その一環として、M&A案件の初期検討や意思決定プロセスをサポートするための独自AIシステム「M&AソーシングAI」を開発し、社内運用を開始したことをお知らせいたします。これにより、業務の効率化や分析精度の向上を実現し、M&Aの推進体制を一層強化することを目指します。
M&AソーシングAIとは
「M&AソーシングAI」は、M&A仲介会社などから提供される情報を基に、企業概要、財務データ、事業内容、譲渡理由、成長可能性、及びリスク要因などを整理・分析するための内部使用向けのAIシステムです。これにより、案件の特性や財務・事業面を詳しく分析し、当社グループとのシナジーの可能性や留意点を抽出することができます。

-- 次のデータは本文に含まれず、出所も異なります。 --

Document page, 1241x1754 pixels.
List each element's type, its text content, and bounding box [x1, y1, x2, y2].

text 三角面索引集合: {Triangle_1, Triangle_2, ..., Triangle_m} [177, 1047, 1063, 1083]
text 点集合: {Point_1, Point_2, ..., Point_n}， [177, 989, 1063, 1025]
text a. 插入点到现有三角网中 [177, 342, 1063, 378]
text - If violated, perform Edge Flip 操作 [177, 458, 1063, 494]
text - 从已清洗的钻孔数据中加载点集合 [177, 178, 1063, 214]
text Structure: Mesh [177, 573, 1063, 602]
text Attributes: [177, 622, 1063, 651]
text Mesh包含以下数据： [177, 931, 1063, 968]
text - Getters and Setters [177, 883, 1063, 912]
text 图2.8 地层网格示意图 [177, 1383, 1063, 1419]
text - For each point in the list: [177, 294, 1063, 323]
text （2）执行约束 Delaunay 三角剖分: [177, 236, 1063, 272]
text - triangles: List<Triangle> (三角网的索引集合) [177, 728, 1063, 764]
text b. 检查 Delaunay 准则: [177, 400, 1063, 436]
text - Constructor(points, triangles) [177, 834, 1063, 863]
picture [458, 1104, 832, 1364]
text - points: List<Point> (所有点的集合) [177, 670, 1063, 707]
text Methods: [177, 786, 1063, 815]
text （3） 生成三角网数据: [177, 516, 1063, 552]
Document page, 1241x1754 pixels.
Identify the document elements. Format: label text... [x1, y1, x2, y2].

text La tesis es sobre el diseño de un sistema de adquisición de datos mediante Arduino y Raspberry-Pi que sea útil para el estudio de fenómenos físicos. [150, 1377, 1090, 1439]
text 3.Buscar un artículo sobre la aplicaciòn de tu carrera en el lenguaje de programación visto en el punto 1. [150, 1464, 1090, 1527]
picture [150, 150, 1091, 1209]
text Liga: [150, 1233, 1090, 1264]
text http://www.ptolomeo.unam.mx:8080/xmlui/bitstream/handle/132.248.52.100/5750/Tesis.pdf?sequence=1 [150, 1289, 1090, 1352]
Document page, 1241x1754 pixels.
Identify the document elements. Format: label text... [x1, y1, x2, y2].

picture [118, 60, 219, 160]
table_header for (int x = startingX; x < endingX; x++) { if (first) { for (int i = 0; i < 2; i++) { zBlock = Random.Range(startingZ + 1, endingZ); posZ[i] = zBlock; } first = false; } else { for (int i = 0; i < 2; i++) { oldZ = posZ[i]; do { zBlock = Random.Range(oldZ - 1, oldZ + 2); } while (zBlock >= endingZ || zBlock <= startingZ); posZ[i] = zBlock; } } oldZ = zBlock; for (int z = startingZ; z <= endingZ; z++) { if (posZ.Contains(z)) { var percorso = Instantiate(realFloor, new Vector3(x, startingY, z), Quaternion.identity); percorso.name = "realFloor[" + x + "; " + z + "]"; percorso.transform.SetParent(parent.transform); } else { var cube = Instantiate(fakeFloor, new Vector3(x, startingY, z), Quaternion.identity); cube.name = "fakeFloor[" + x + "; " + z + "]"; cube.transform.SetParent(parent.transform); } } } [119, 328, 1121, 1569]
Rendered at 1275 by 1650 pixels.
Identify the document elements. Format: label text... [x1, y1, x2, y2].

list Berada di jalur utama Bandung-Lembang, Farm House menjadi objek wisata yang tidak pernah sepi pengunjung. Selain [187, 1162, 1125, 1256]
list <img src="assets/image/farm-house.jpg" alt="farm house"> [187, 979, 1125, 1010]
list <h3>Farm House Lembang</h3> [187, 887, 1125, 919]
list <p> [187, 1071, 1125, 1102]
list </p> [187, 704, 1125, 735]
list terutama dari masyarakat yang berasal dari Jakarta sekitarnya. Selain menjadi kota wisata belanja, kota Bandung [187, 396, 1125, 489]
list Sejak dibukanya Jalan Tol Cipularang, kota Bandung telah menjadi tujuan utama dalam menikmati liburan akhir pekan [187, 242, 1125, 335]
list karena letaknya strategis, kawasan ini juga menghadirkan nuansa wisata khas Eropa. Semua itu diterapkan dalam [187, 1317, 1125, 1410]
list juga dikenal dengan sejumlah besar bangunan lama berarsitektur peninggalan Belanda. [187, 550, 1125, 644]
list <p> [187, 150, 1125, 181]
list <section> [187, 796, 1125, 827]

従来、こうした初期分析は専門のファンドマネージャーやM&A担当者によって手作業で行われてきましたが、M&AソーシングAIの活用により、分析の質の均一化とともに迅速な意思決定プロセスが実現されるのです。
なお、このAIシステムは投資判断そのものを自動化するものではなく、最終的なM&Aの実行に関する決定は従来通り、当社の投資委員会や経営陣が戦略、財務状況、リスク、シナジー等を総合的に評価した上で行います。
TRIiS2.0とAI活用の位置づけ
当社は、TRIiS2.0を実現するための取り組みを確実に進めていくことが肝要と考えています。M&AソーシングAIの開発とその運用開始は、この戦略を実践するための第一歩と言えるでしょう。このAIを活用することで、M&A案件の発掘、分析、検討の過程に新たなデジタル技術を組み込むことができます。
さらに、当社はグループ企業における規範となるためにも、先進技術の実装を通じて業務を高度化する取り組みを推進していきます。
今後の展望
今後、当社はAIをはじめとした最新技術の活用により、M&A案件の発掘、分析、意思決定プロセスのさらなる深化を図る所存です。TRIiS2.0で示した「スマートインベストメント」および「スマートカンパニー化」を実現し、企業価値向上に努め続けます。具体的には、案件情報の整理や分析の質を高め、意義ある投資判断ができる体制を一層強化してまいります。最終的には、当社の成長と持続可能性を高めていく所存です。